PERNYATAAN bersama yang diterbitkan usai pertemuan Presiden Prabowo Subianto dan Presiden Xi Jinping di Beijing, Republik Rakyat China (RRC), tidak membahayakan kedaulatan Indonesia atas laut teritorial Indonesia di utara perairan Pulau Natuna yang berbatasan dengan Laut China Selatan.
Sebaliknya, pernyataan bersama itu justru menguatkan kedaulatan Indonesia atas laut teritorial Indonesia.
Batas laut teritorial Indonesia di perairan tersebut telah disepakati antara Indonesia dengan dua negara tetangga, Vietnam dan Malaysia, dan telah digambarkan dalam peta baru Indonesia yang dirilis tahun 2017 dengan garis utuh berwarna biru.
Penyelesaian batas laut teritorial Indonesia dengan Vietnam dan Malaysia adalah puncak dari perjuangan laut nusantara yang telah dimulai sejak era Perdana Menteri Djuanda Kartawidjaja (Deklarasi Djuanda 1957) dan diadopsi dunia internasional dalam Konvensi PBB tentang Hukum Laut atau UN Convention on the Law of Sea (UNCLOS) 1982.
Di luar batas laut teritorial, Indonesia dan dua negara tetangga, Vietnam dan Malaysia, masih memiliki perbedaan pandangan mengenai batas Zona Ekonomi Eksklusif (ZEE) masing-masing negara.

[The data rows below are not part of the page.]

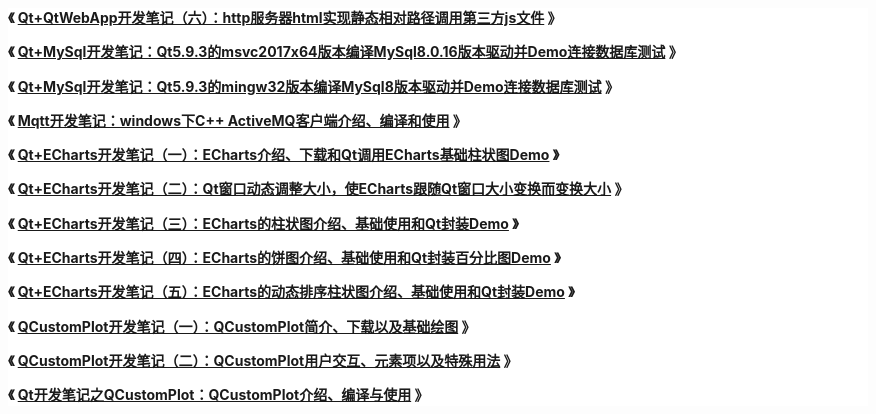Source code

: **《
**[Qt+QtWebApp开发笔记（六）：http服务器html实现静态相对路径调用第三方js文件](https://hpzwl.blog.csdn.net/article/details/131244269 "Qt+QtWebApp开发笔记（六）：http服务器html实现静态相对路径调用第三方js文件")**
》**

**《
**[Qt+MySql开发笔记：Qt5.9.3的msvc2017x64版本编译MySql8.0.16版本驱动并Demo连接数据库测试](https://hpzwl.blog.csdn.net/article/details/130381428 "Qt+MySql开发笔记：Qt5.9.3的msvc2017x64版本编译MySql8.0.16版本驱动并Demo连接数据库测试")**
》**

**《
**[Qt+MySql开发笔记：Qt5.9.3的mingw32版本编译MySql8版本驱动并Demo连接数据库测试](https://hpzwl.blog.csdn.net/article/details/129687210 "Qt+MySql开发笔记：Qt5.9.3的mingw32版本编译MySql8版本驱动并Demo连接数据库测试")**
》**

**《
**[Mqtt开发笔记：windows下C++ ActiveMQ客户端介绍、编译和使用](https://hpzwl.blog.csdn.net/article/details/126118001 "Mqtt开发笔记：windows下C++ ActiveMQ客户端介绍、编译和使用")**
》**

**《
**[Qt+ECharts开发笔记（一）：ECharts介绍、下载和Qt调用ECharts基础柱状图Demo](https://hpzwl.blog.csdn.net/article/details/125596677 "Qt+ECharts开发笔记（一）：ECharts介绍、下载和Qt调用ECharts基础柱状图Demo")**
》**

**《
**[Qt+ECharts开发笔记（二）：Qt窗口动态调整大小，使ECharts跟随Qt窗口大小变换而变换大小](https://hpzwl.blog.csdn.net/article/details/125676059 "Qt+ECharts开发笔记（二）：Qt窗口动态调整大小，使ECharts跟随Qt窗口大小变换而变换大小")**
》**

**《
**[Qt+ECharts开发笔记（三）：ECharts的柱状图介绍、基础使用和Qt封装Demo](https://hpzwl.blog.csdn.net/article/details/125731144 "Qt+ECharts开发笔记（三）：ECharts的柱状图介绍、基础使用和Qt封装Demo")**
》**

**《
**[Qt+ECharts开发笔记（四）：ECharts的饼图介绍、基础使用和Qt封装百分比图Demo](https://hpzwl.blog.csdn.net/article/details/126323454 "Qt+ECharts开发笔记（四）：ECharts的饼图介绍、基础使用和Qt封装百分比图Demo")**
》**

**《
**[Qt+ECharts开发笔记（五）：ECharts的动态排序柱状图介绍、基础使用和Qt封装Demo](https://hpzwl.blog.csdn.net/article/details/127171413 "Qt+ECharts开发笔记（五）：ECharts的动态排序柱状图介绍、基础使用和Qt封装Demo")**
》**

**《
**[QCustomPlot开发笔记（一）：QCustomPlot简介、下载以及基础绘图](https://blog.csdn.net/qq21497936/article/details/124527752 "QCustomPlot开发笔记（一）：QCustomPlot简介、下载以及基础绘图")**
》**

**《
**[QCustomPlot开发笔记（二）：QCustomPlot用户交互、元素项以及特殊用法](https://hpzwl.blog.csdn.net/article/details/124567140 "QCustomPlot开发笔记（二）：QCustomPlot用户交互、元素项以及特殊用法")**
》**

**《
**[Qt开发笔记之QCustomPlot：QCustomPlot介绍、编译与使用](https://blog.csdn.net/qq21497936/article/details/77847820 "Qt开发笔记之QCustomPlot：QCustomPlot介绍、编译与使用")**
》**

Dalam peta baru Indonesia 2017 batas ini digambarkan dengan garis putus berwarna merah muda.
Sejak lama perairan Laut China Selatan menjadi salah satu masalah yang pelik dan kompleks di kalangan negara-negara ASEAN yang memiliki pulau-pulau di perairan itu.
Tahun 2009 RRC ikut mengklaim perairan tersebut sebagai miliknya. Klaim RRC yang menggunakan sembilan garis putus atau
nine dashed-lines (9DL) itu berada di luar laut teritorial Indonesia.
Namun, 9DL beririsan dengan laut teritorial Filipina, Malaysia, Brunei Darussalam, dan Vietnam, serta sebagian ZEE Indonesia.
Filipina yang merasa keberatan karena laut teritorialnya diserobot RRC pernah mengajukan gugatan ke Permanent Court of Arbitration (PCA) di Belanda pada tahun 2013. Di tahun 2016, PCA memenangkan gugatan Filipina. Namun RRC tidak mengakui kasus yang diajukan itu, sehingga dengan sendirinya tidak mengakui keputusan PCA.
Dengan demikian dapat dipahami bahwa istilah “
areas of overlapping claims” yang digunakan pada point ke-9 pernyataan bersama RI dan RRC tersebut merujuk pada perairan di luar laut teritorial Indonesia yang faktanya memang diklaim oleh berbagai negara di kawasan.
Di sisi lain, point ke-9 pernyataan bersama RI dan RRC ini sesungguhnya menawarkan pendekatan baru yang dapat digunakan untuk menyelesaikan sengketa dan memulai babak kerjasama regional di perairan, tanpa mengabaikan apalagi menegasikan UNCLOS 1982 dan Declaration on the Conduct (DOC) of Parties in the South China Sea.
Penyelesaian dengan menggunakan model ini telah diterapkan di sejumlah sengketa perairan yang pelik, seperti di Laut Kaspia antara Azerbaijan, Iran, Kazakhstan, Rusia, dan Turkmenistan, pada tahun 2018.
Pernyataan bersama RI dan RRC tersebut juga merupakan wujud dari kebijakan
good neighbour yang diperkenalkan pemerintahan Prabowo Subianto.
Sebagai tetangga yang baik, Indonesia merasa berkewajiban untuk menawarkan solusi penyelesaian konflik dan mengubah ketegangan menjadi kerja sama yang saling menguntungkan.
*Penulis adalah dosen Ilmu Hubungan Internasional UIN Syarif Hidayatullah Jakarta.